BUT BE CAREFUL – LOOK AT THE RULE NOW
That latter point concerning “the knowledge which, exercising reasonable diligence, he or should could acquire” was then enshrined into the rules. There is a hierarchy of measures.
- A claimant has to take “reasonable steps” to ascertain the current address.
- If the current address is found then service must take place at that address.
- If the current address cannot be found the claimant must consider whether there is an alternative place or method of service.
- If there is an alternative place or method the claimant must make an application under rule 6.15 (service by an alternative method or an alternative place).
- It is only when an alternative place or alternative method cannot be ascertained that the claimant can safely (or reasonably safely) serve at the last known address.
THE OPEN QUESTIONS
A claimant must have “reason to believe” that the address is no longer current. Whether that is an objective or subjective test is not clear. Further it is not clear how diligent a claimant has to be in seeking out alternative methods of service.
However it is clear that, with the change of the rules, simply serving at the “last known address” is a dangerous step. The claimant must go through the hierarchy of measures set out in CPR 6.9.(3) before service at the last known address is possible.
CPR 6.9(3)
(3) Where a claimant has reason to believe that the address of the defendant referred to in entries 1, 2 or 3 in the table in paragraph (2) is an address at which the defendant no longer resides or carries on business, the claimant must take reasonable steps to ascertain the address of the defendant’s current residence or place of business (‘current address’).
(4) Where, having taken the reasonable steps required by paragraph (3), the claimant –
(a) ascertains the defendant’s current address, the claim form must be served at that address; or
(b) is unable to ascertain the defendant’s current address, the claimant must consider whether there is –
(i) an alternative place where; or
(ii) an alternative method by which,
service may be effected.
(5) If, under paragraph (4)(b), there is such a place where or a method by which service may be effected, the claimant must make an application under rule 6.15.
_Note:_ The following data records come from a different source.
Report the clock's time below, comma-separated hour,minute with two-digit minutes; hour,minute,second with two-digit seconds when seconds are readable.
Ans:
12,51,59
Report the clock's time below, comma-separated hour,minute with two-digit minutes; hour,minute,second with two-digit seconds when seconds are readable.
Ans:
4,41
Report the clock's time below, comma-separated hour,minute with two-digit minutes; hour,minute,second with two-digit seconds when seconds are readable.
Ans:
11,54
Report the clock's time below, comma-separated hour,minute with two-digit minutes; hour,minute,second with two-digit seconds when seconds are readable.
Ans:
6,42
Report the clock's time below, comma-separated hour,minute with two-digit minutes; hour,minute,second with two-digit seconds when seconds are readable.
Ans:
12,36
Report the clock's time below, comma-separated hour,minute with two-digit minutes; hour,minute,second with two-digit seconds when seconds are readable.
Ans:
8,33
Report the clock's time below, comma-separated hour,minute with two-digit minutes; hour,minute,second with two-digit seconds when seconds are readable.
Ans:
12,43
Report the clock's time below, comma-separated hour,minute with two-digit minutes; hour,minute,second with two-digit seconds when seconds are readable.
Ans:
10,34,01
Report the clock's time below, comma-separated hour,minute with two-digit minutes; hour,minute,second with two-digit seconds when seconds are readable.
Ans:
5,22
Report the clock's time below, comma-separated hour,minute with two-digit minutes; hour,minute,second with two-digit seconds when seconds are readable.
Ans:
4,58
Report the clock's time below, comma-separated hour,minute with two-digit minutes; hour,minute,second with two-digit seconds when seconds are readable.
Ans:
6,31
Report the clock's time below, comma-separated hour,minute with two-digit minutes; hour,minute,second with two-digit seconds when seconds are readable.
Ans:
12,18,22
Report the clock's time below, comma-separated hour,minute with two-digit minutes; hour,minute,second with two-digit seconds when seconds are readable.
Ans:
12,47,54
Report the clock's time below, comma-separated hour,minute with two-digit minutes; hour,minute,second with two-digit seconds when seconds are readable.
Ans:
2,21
(6) Where paragraph (3) applies, the claimant may serve on the defendant’s usual or last known address in accordance with the table in paragraph (2) where the claimant –
(a) cannot ascertain the defendant’s current residence or place of business; and
(b) cannot ascertain an alternative place or an alternative method under paragraph (4)(b).”
Many thanks Gordon
A brief skim of family proceedings rules suggests family proceedings parties (or their lawyers) must jump a differnt set of hoops to prove service; and – because family proceedings rule makers like to make things difficult – the rules are a little different for divorce parties as well. And if you want to prove yr spouse presumed dead: see http://www.bailii.org/ew/cases/EWHC/Fam/2018/583.html
Service by post first became permitted in 1980. I consider there are so many pitfalls associated with service by post, as evidence by this blog, that only personal service should be used.